▶ **STORED DATA**:
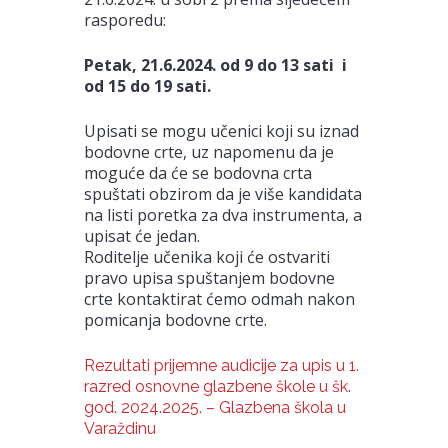
rasporedu:
Petak, 21.6.2024. od 9 do 13 sati i
od 15 do 19 sati.
Upisati se mogu učenici koji su iznad
bodovne crte, uz napomenu da je
moguće da će se bodovna crta
spuštati obzirom da je više kandidata
na listi poretka za dva instrumenta, a
upisat će jedan.
Roditelje učenika koji će ostvariti
pravo upisa spuštanjem bodovne
crte kontaktirat ćemo odmah nakon
pomicanja bodovne crte.
Rezultati prijemne audicije za upis u 1.
razred osnovne glazbene škole u šk.
god. 2024.2025. – Glazbena škola u
Varaždinu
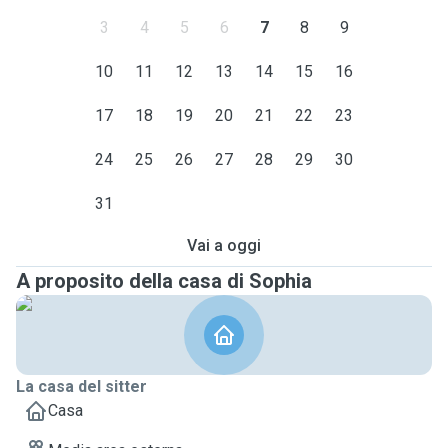
3
4
5
6
7
8
9
10
11
12
13
14
15
16
17
18
19
20
21
22
23
24
25
26
27
28
29
30
31
Vai a oggi
A proposito della casa di Sophia
La casa del sitter
Casa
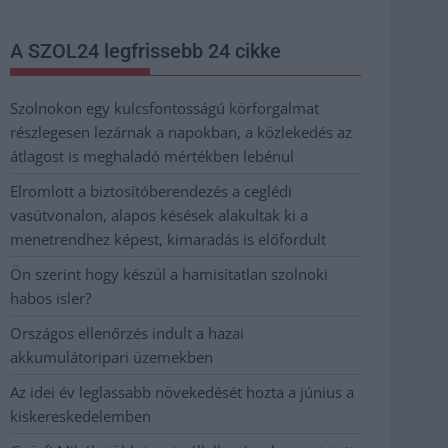
A SZOL24 legfrissebb 24 cikke
Szolnokon egy kulcsfontosságú körforgalmat
részlegesen lezárnak a napokban, a közlekedés az
átlagost is meghaladó mértékben lebénul
Elromlott a biztosítóberendezés a ceglédi
vasútvonalon, alapos késések alakultak ki a
menetrendhez képest, kimaradás is előfordult
Ön szerint hogy készül a hamisítatlan szolnoki
habos isler?
Országos ellenőrzés indult a hazai
akkumulátoripari üzemekben
Az idei év leglassabb növekedését hozta a június a
kiskereskedelemben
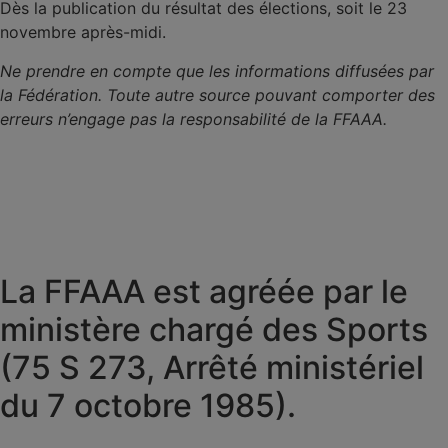
Dès la publication du résultat des élections, soit le 23
novembre après-midi.
Ne prendre en compte que les informations diffusées par
la Fédération. Toute autre source pouvant comporter des
erreurs n’engage pas la responsabilité de la FFAAA.
La FFAAA est agréée par le
ministère chargé des Sports
(75 S 273, Arrêté ministériel
du 7 octobre 1985).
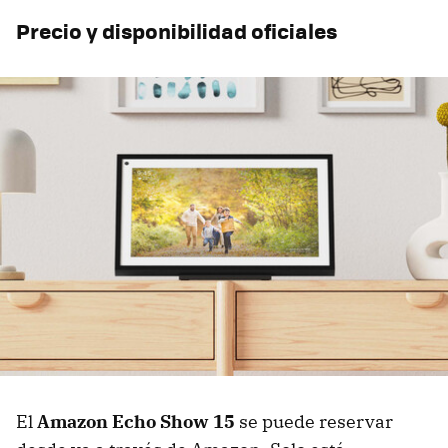
Precio y disponibilidad oficiales
El
Amazon Echo Show 15
se puede reservar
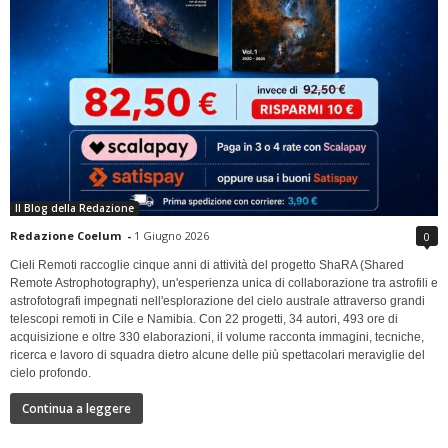
Il Blog della Redazione
Redazione Coelum
-
1 Giugno 2026
0
Cieli Remoti raccoglie cinque anni di attività del progetto ShaRA (Shared
Remote Astrophotography), un'esperienza unica di collaborazione tra astrofili e
astrofotografi impegnati nell'esplorazione del cielo australe attraverso grandi
telescopi remoti in Cile e Namibia. Con 22 progetti, 34 autori, 493 ore di
acquisizione e oltre 330 elaborazioni, il volume racconta immagini, tecniche,
ricerca e lavoro di squadra dietro alcune delle più spettacolari meraviglie del
cielo profondo.
Continua a leggere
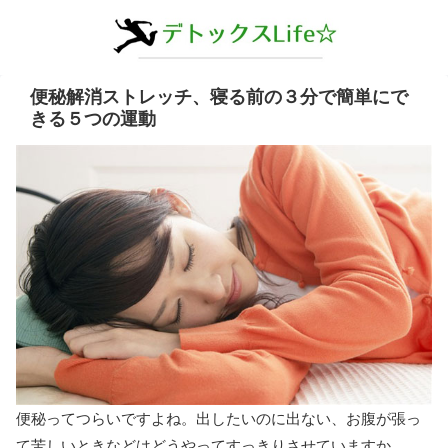
便秘解消ストレッチ、寝る前の３分で簡単にで
きる５つの運動
便秘ってつらいですよね。出したいのに出ない、お腹が張っ
て苦しいときなどはどうやってすっきりさせていますか。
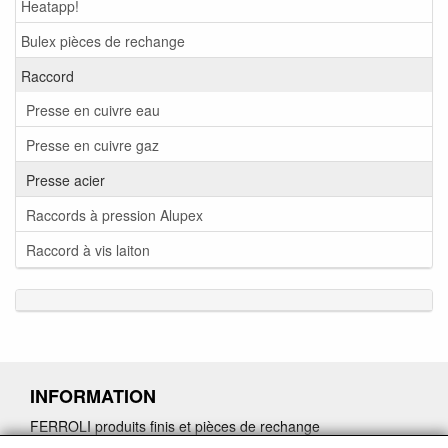
Heatapp!
Bulex pièces de rechange
Raccord
Presse en cuivre eau
Presse en cuivre gaz
Presse acier
Raccords à pression Alupex
Raccord à vis laiton
INFORMATION
FERROLI produits finis et pièces de rechange
Demande de retour de pièces détachées défectueuses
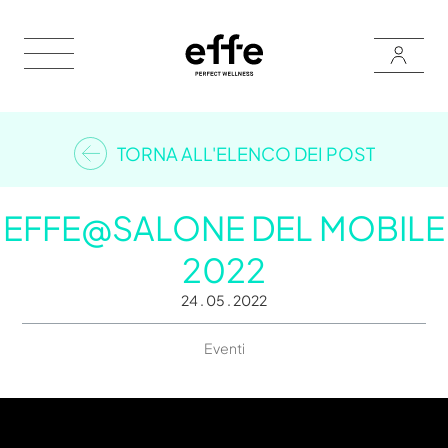
TORNA ALL'ELENCO DEI POST
EFFE@SALONE DEL MOBILE
2022
24 . 05 . 2022
Eventi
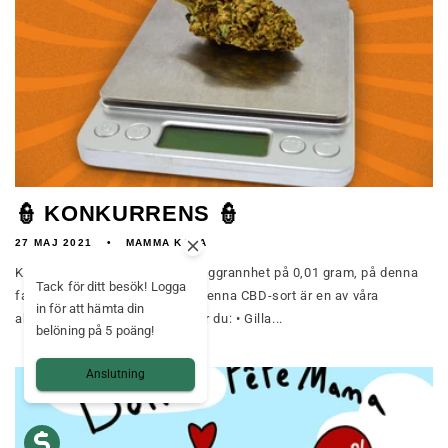
👮 KONKURRENS 👮
27 MAJ 2021
MAMMA KANA
Kan du gissa vikten, med en noggrannhet på 0,01 gram, på denna
Tack för ditt besök! Logga
fantastiska OG Kush-knopp? Denna CBD-sort är en av våra
in för att hämta din
absoluta favoriter. Så här deltar du: • Gilla...
belöning på 5 poäng!
Anslutning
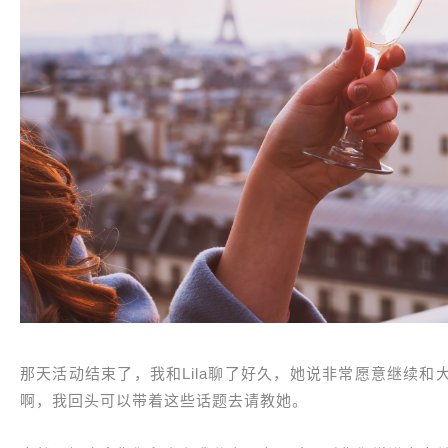
那天活动结束了，我和Lila聊了好久，她说非常愿意继续
啊，我回头可以带着这些话题去请教她。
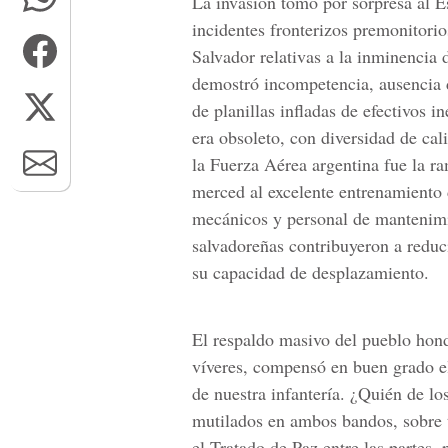
La invasión tomó por sorpresa al E
incidentes fronterizos premonitorio
Salvador relativas a la inminencia
demostró incompetencia, ausencia d
de planillas infladas de efectivos 
era obsoleto, con diversidad de cal
la Fuerza Aérea argentina fue la ra
merced al excelente entrenamiento d
mecánicos y personal de mantenimie
salvadoreñas contribuyeron a reduc
su capacidad de desplazamiento.
El respaldo masivo del pueblo hon
víveres, compensó en buen grado e
de nuestra infantería. ¿Quién de l
mutilados en ambos bandos, sobre t
el Tratado de Paz entre las partes, 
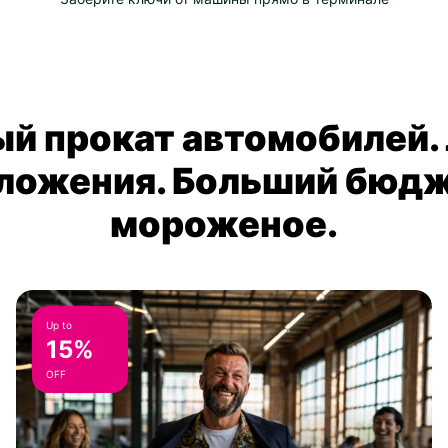
й прокат автомобилей.
ложения. Больший бюдж
мороженое.
Up to
15%
OFF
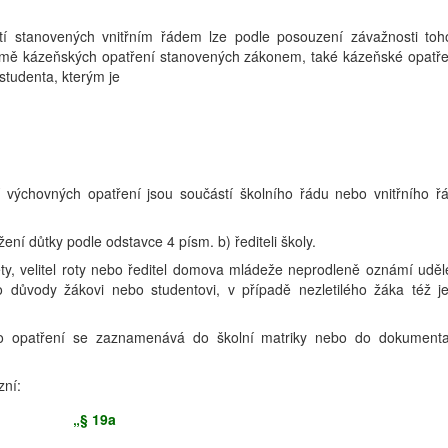
tí stanovených vnitřním řádem lze podle posouzení závažnosti toh
kromě kázeňských opatření stanovených zákonem, také kázeňské opatře
studenta, kterým je
í výchovných opatření jsou součástí školního řádu nebo vnitřního ř
ení důtky podle odstavce 4 písm. b) řediteli školy.
el čety, velitel roty nebo ředitel domova mládeže neprodleně oznámí uděl
 důvody žákovi nebo studentovi, v případě nezletilého žáka též j
ho opatření se zaznamenává do školní matriky nebo do dokument
zní:
„§ 19a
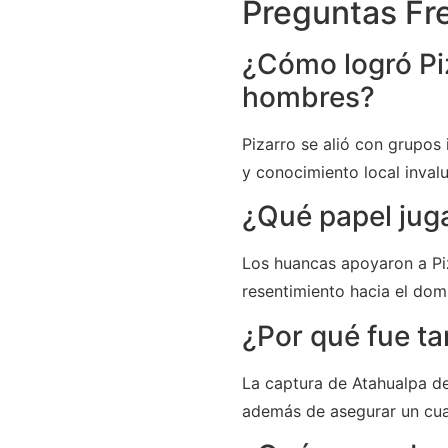
Preguntas Fr
¿Cómo logró Piz
hombres?
Pizarro se alió con grupos
y conocimiento local invalu
¿Qué papel jug
Los huancas apoyaron a Piz
resentimiento hacia el domi
¿Por qué fue ta
La captura de Atahualpa des
además de asegurar un cua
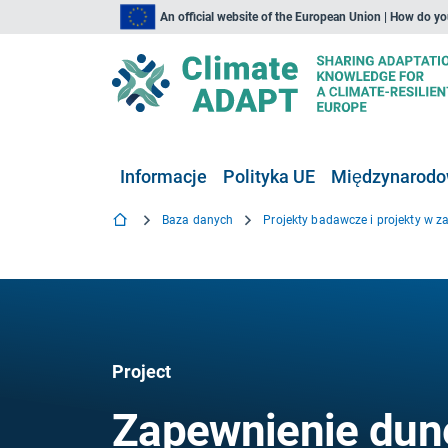
An official website of the European Union | How do y
Informacje
Polityka UE
Międzynarodow
Baza danych
Project
Zapewnienie dune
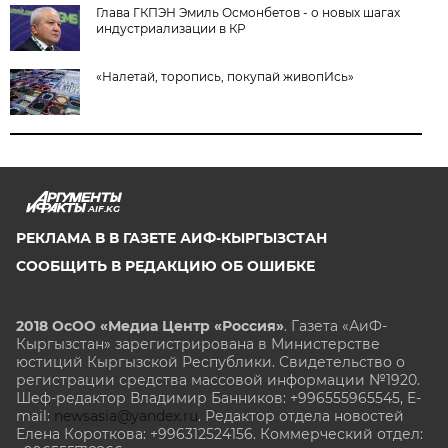
Глава ГКПЭН Эмиль Осмонбетов - о новых шагах
индустриализации в КР
«Налетай, торопись, покупай живопИсь»
AIF.KG
РЕКЛАМА В В ГАЗЕТЕ АИФ-КЫРГЫЗСТАН
СООБЩИТЬ В РЕДАКЦИЮ ОБ ОШИБКЕ
2018 ОсОО «Медиа Центр «Россия»
. Газета «АиФ-
Кыргызстан» зарегистрирована в Министерстве
юстиций Кыргызской Республики. Свидетельство о
регистрации средства массовой информации №1920.
Шеф-редактор Владимир Банников: +996555965545, E-
mail:
newsasia@yandex.ru
. Редактор отдела новостей
Елена Короткова: +996312524156. Коммерческий отдел:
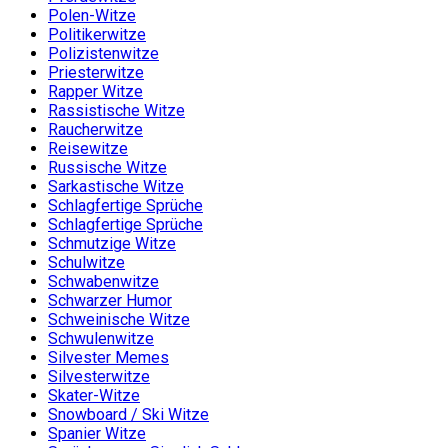
Polen-Witze
Politikerwitze
Polizistenwitze
Priesterwitze
Rapper Witze
Rassistische Witze
Raucherwitze
Reisewitze
Russische Witze
Sarkastische Witze
Schlagfertige Sprüche
Schlagfertige Sprüche
Schmutzige Witze
Schulwitze
Schwabenwitze
Schwarzer Humor
Schweinische Witze
Schwulenwitze
Silvester Memes
Silvesterwitze
Skater-Witze
Snowboard / Ski Witze
Spanier Witze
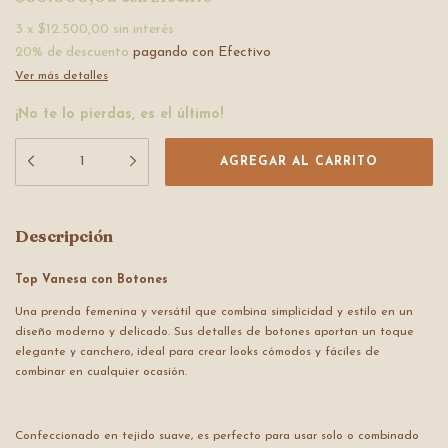
3
x
$12.500,00
sin interés
20% de descuento
pagando con Efectivo
Ver más detalles
¡No te lo pierdas, es el último!
Descripción
Top Vanesa con Botones
Una prenda femenina y versátil que combina simplicidad y estilo en un
diseño moderno y delicado. Sus detalles de botones aportan un toque
elegante y canchero, ideal para crear looks cómodos y fáciles de
combinar en cualquier ocasión.
Confeccionado en tejido suave, es perfecto para usar solo o combinado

▶ **YOUR GOAL**: In the material above, please find every line that includes the word "rechange" and copy it.

▶ **SOLVED PROBLEM**:
Bulex pièces de rechange
FERROLI produits finis et pièces de rechange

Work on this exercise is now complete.